An index is a quick access path to a single row of a table in the database. A database index is similar to a book index where any specific information can be located by looking at the index page to avoid the full search of the book, which is an exhaustive operation. Similarly, a database index is created to minimize table traversal and maximize performance.
When PostgreSQL executes a query, it must choose an execution strategy and the EXPLAIN
query command can be used to check which scan will be used for the query.
The CREATE INDEX command is used to create an index. i.e., the following creates an index named item_idx
on the table item
using the item_id
column:
CREATE INDEX item_idx ON item (item_id);
Its information can be checked now using \di item_idx;
An index requires additional disk space, so careful attention must be paid when creating an index. Also, insert
/delete
/update
incurs more processing to maintain the index data, and the type of index has a different impact on performance. For instance, B-tree indexes require tree rebalancing, which is quite heavy in terms of computational cost.
The DROP INDEX command is used to drop an existing index. Its basic syntax is DROP INDEX index_name;
Dropping an index will not affect the rows of the table, but careful attention must be paid since it will affect the performance of the database.
The single-column index is utilized when a table represents mostly a single category of data, or queries span around only a single category in the table. Its syntax is CREATE INDEX index_name ON table_name (column_name);
The multicolumn index is needed in cases where there are tables in a database that involve multiple categories of data. Its syntax is CREATE INDEX index_name ON table_name (colum_1_name, column_2_name);
The partial index is an index that applies only on the rows that complete the designated condition. Most of the time, the subset of the table is used in the queries. In this case, creating an index on the whole table is a waste of space and time consuming. We should consider creating an index on the subset of the table in this case. The rudimental reason to have a partial index is better performance by using the least amount of disk space as compared to creating an index on a whole table.

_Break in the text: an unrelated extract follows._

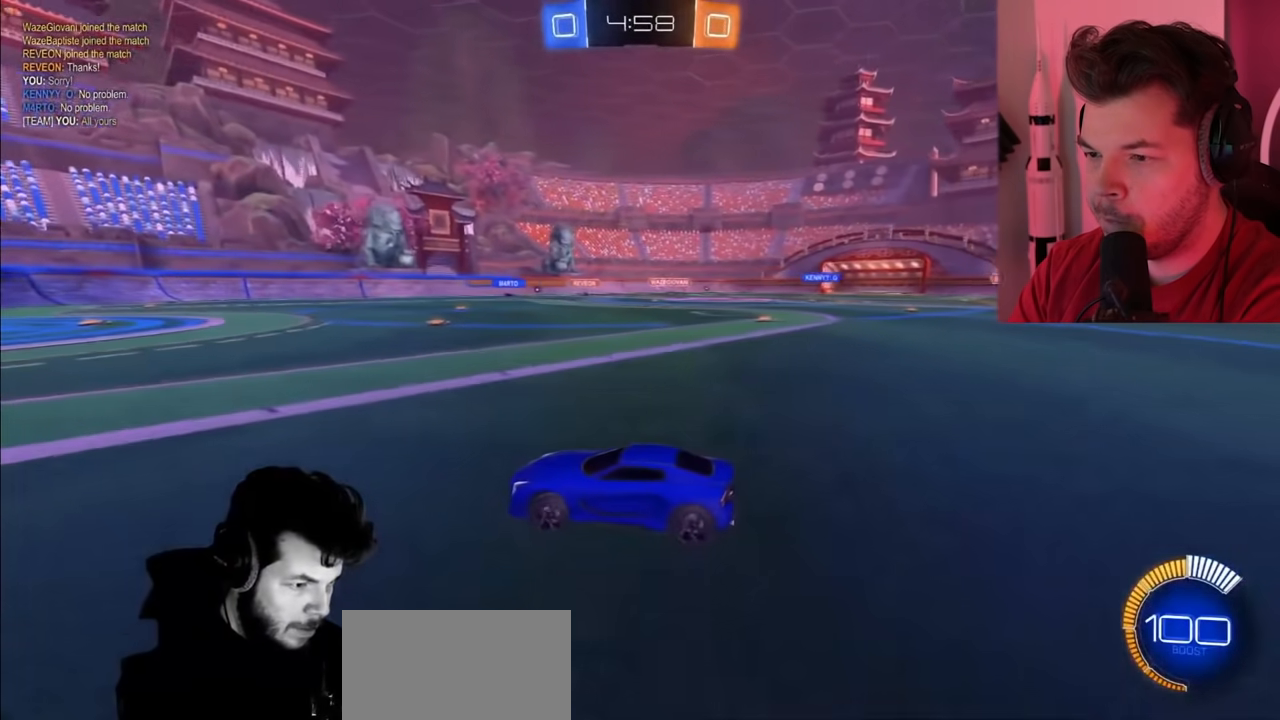
{"buttons": ["R2"], "left_stick": "right", "right_stick": "center", "events": [[333, "left_stick", "right"]]}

It can be created by specifying the WHERE
condition during index creation as follows:
CREATE INDEX index_name ON table_name (column_name) WHERE (condition);
Example:
CREATE INDEX item_partial_index ON item (item_id) WHERE (item_id < 106);
A unique index can be created on any column; it not only creates an index, but also enforces uniqueness of the column. This is the most important index in a database design as it ensures data integrity and provides performance enhancements. There are multiple ways to create a unique index: using the CREATE UNIQUE INDEX command, by creating a unique constraint on the table, or by creating a primary key. Example
CREATE UNIQUE INDEX item_unique_idx ON item (item_id);
Here is an example of an implicit creation of a unique index by creating a primary key on a table:
CREATE TABLE item (item_id INTEGER PRIMARY KEY, item_name TEXT);
Here is an example of an implicit creation of a unique index by defining unique constraints:
ALTER TABLE item ADD CONSTRAINT primary_key UNIQUE (item_name);
Only B-tree, GiST, and GIN indexes support the unique index. This index can be created using the following statement:
CREATE UNIQUE INDEX idx_unique_id ON item (item_id);
In some cases, there is a requirement to add an expression on one or more columns of the table while executing a query. For example, if it is required to search for a case-insensitive item_name
in the item
table, then the normal way of doing this is:
SELECT * FROM item WHERE UPPER(item_name) LIKE 'COFFEE';
The preceding query will scan each row or table and convert item_name
to uppercase and compare it with COFFEE
; this is really expensive. The following is the command to create an expression index on the item_name column:
CREATE INDEX item_expression_index ON item (UPPER(item_name));
An expression index is only used when the exact expression is used in a query as in the definition.
An index that is created automatically by the database is called an implicit index. The primary key or unique constraint implicitly creates an index on that column.
Building an index locks the table from writing or inserting anything in the table. During the creation process, a process table can be read without an issue, but write operations block till the end of the index building process. Since an index creation on a table is a very expensive operation, and on a sizeably huge table, it can take hours to build an index, it can cause difficulty in regards to performing any write operations. To solve this issue, PostgreSQL has the concurrent index, which is useful when it is needed to add indexes in a live database.
The concurrent index is slower than the normal index because it completes index building in two parts.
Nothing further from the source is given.